----- SOURCE PASSAGE

Can You Catch Meningitis?
Some forms of meningitis are contagious, but fungal meningitis — the type responsible for the recent outbreak — is not.
So far, 105 people have been affected by the fungal meningitis outbreak, which is linked to contaminated steroid injections.
Meningitis is a swelling or inflammation of the membranes that cover the brain and spinal cord (which are called the meninges). A number of things can cause meningitis, including bacteria, viruses, and fungi. [See: 5 Meningitis Facts You Need to Know]
When meningitis is caused by a virus or bacteria — as is most common — it can spread from person to person. Bacterial meningitis can spread through kissing, and viral meningitis can spread when people come in contact with the feces of an infected person, which can happen when changing a diaper, or when a person does not properly wash their hands after using the toilet, according to the Centers for Disease Control and Prevention.
Other causes of meningitis are not contagious. For example, meningitis can be caused by head injuries, brain surgery and some cancers, the CDC says.
Meningitis that is caused by fungi is not contagious. The people sickened in the recent fungal meningitis outbreak are thought to have become infected when they were injected with a steroid drug that was contaminated with fungus. Injections were delivered into their spines — allowing the fungus to enter their spinal fluid and spread to their brain.

----------
----- DATA PROVIDED

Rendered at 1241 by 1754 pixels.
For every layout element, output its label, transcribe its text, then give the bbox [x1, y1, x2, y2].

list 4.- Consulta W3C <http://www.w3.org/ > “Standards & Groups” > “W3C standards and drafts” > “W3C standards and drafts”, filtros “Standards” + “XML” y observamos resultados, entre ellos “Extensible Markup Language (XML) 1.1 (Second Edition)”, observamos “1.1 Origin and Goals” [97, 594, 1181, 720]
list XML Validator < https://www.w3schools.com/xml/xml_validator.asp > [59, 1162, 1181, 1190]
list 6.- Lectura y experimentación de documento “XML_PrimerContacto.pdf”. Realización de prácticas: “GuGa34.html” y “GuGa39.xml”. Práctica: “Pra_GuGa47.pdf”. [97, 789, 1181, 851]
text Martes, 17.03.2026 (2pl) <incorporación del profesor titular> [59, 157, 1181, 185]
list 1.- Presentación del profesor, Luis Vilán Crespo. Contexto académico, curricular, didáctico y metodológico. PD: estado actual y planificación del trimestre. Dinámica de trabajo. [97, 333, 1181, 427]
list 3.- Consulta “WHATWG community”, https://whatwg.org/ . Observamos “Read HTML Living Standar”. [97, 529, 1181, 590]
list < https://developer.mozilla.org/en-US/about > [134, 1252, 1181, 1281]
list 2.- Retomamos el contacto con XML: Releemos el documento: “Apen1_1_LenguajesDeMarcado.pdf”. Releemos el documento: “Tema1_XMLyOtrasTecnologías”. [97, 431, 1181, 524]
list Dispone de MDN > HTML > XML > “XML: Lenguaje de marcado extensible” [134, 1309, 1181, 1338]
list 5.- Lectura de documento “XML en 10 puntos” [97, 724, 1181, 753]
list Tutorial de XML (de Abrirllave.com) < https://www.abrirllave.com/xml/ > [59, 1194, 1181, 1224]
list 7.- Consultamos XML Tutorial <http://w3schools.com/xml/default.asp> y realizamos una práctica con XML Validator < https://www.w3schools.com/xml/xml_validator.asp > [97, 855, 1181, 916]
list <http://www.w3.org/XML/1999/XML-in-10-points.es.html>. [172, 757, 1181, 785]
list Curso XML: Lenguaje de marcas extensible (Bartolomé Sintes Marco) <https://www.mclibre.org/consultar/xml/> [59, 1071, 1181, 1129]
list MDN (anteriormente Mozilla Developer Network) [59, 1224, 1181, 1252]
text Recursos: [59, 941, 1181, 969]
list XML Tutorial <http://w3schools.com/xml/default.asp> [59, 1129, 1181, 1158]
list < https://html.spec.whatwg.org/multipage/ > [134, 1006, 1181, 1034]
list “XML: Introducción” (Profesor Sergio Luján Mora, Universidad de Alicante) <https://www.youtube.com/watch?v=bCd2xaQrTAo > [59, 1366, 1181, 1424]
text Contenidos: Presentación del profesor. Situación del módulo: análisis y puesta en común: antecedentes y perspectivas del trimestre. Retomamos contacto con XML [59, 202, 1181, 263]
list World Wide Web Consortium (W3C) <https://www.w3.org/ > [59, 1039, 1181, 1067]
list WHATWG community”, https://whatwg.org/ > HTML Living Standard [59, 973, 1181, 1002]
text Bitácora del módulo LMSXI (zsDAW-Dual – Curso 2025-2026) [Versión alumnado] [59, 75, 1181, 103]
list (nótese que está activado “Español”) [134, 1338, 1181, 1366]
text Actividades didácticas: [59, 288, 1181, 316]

----------

#### TASK
Reproduce the entire text on whether meningitis is contagious, word for word. Nothing in the items is required for the work here.

#### RESPONSE
Can You Catch Meningitis?
Some forms of meningitis are contagious, but fungal meningitis — the type responsible for the recent outbreak — is not.
So far, 105 people have been affected by the fungal meningitis outbreak, which is linked to contaminated steroid injections.
Meningitis is a swelling or inflammation of the membranes that cover the brain and spinal cord (which are called the meninges). A number of things can cause meningitis, including bacteria, viruses, and fungi. [See: 5 Meningitis Facts You Need to Know]
When meningitis is caused by a virus or bacteria — as is most common — it can spread from person to person. Bacterial meningitis can spread through kissing, and viral meningitis can spread when people come in contact with the feces of an infected person, which can happen when changing a diaper, or when a person does not properly wash their hands after using the toilet, according to the Centers for Disease Control and Prevention.
Other causes of meningitis are not contagious. For example, meningitis can be caused by head injuries, brain surgery and some cancers, the CDC says.
Meningitis that is caused by fungi is not contagious. The people sickened in the recent fungal meningitis outbreak are thought to have become infected when they were injected with a steroid drug that was contaminated with fungus. Injections were delivered into their spines — allowing the fungus to enter their spinal fluid and spread to their brain.